Figure 42 and Figure 43 provide the measurement results for the circuit described in Figure 40.
Device 1 | SNR = 80.3 dB, THD = –93 dB, SINAD = 79.6 dB | ||
Device 2 | SNR = 79.8 dB, THD = –92 dB, SINAD = 79.3 dB |
Device 1 | SNR = 79.2 dB, THD = –94 dB, SINAD = 78.9 dB | ||
Device 2 | SNR = 78.9 dB, THD = –92 dB, SINAD = 78.6 dB |
Some applications have sensor or signal inputs that are single ended. In order to increase the dynamic range, linearity, and precision of the system, such single-ended signals are often required to be interfaced with a differential input ADC. The goal of the design shown in Figure 44 is to interface a single-ended input source with the ADS7054 using a single-ended to differential front-end amplifier to achieve an SNR greater than 79 dB and a THD less than –85 dB for input frequencies up to 10 kHz at a throughput of 1 MSPS.
To achieve a SNR greater than 79 dB, the operational amplifier must have high bandwidth in order to settle the input signal within the acquisition time of the ADC. The operational amplifier must have low noise to keep the total system noise below 20% of the input-referred noise of the ADC. For the application circuit shown in Figure 44, the THS4551 is selected for its high bandwidth (135 MHz), low total harmonic distortion of –90 dBc at 100 kHz, and ultra-low noise of (3.2 nV/√Hz). The THS4551 is powered up from the power supply (VDD = 5 V and VSS = GND).

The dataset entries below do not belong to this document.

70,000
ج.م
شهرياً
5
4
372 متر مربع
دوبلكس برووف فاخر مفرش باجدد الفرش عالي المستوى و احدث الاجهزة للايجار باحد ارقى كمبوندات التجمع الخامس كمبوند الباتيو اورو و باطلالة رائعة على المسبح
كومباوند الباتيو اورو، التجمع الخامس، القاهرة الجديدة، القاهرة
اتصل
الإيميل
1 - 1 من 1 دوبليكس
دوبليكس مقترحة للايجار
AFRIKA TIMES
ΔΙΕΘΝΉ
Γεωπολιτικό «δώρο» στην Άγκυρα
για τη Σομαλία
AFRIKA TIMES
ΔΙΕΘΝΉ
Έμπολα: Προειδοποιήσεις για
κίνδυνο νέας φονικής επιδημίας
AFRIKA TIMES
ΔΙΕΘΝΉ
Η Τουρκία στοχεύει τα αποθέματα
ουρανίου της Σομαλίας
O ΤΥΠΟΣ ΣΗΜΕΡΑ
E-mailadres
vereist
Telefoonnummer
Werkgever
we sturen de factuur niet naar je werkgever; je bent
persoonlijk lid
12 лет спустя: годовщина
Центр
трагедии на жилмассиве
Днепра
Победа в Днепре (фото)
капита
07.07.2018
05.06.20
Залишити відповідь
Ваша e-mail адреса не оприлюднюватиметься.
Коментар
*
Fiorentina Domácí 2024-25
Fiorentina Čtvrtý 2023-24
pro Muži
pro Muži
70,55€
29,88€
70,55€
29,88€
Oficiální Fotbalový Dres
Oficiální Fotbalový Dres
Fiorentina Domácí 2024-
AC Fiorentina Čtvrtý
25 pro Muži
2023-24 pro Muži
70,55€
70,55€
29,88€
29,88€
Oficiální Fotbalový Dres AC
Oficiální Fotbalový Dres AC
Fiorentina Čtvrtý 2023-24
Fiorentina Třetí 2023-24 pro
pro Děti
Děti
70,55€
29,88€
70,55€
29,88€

The THS4551 can be used in a single-ended to differential configuration as shown in Figure 44 without any performance degradation. This configuration enables single-ended input signals to be interfaced with differential input SAR ADCs (such as the ADS7054) to achieve higher system-level precision.
For this application, the REF1933 was selected as the voltage reference and analog power supply for the ADC. The REF1933 has excellent temperature drift performance (25 ppm/°C), good initial accuracy (0.1%), high output drive capability (25 mA), and low quiescent current (360 µA). The REF1933 also provides a bias voltage output of half the reference voltage (VREF / 2) that can be used as the common-mode input for the amplifier.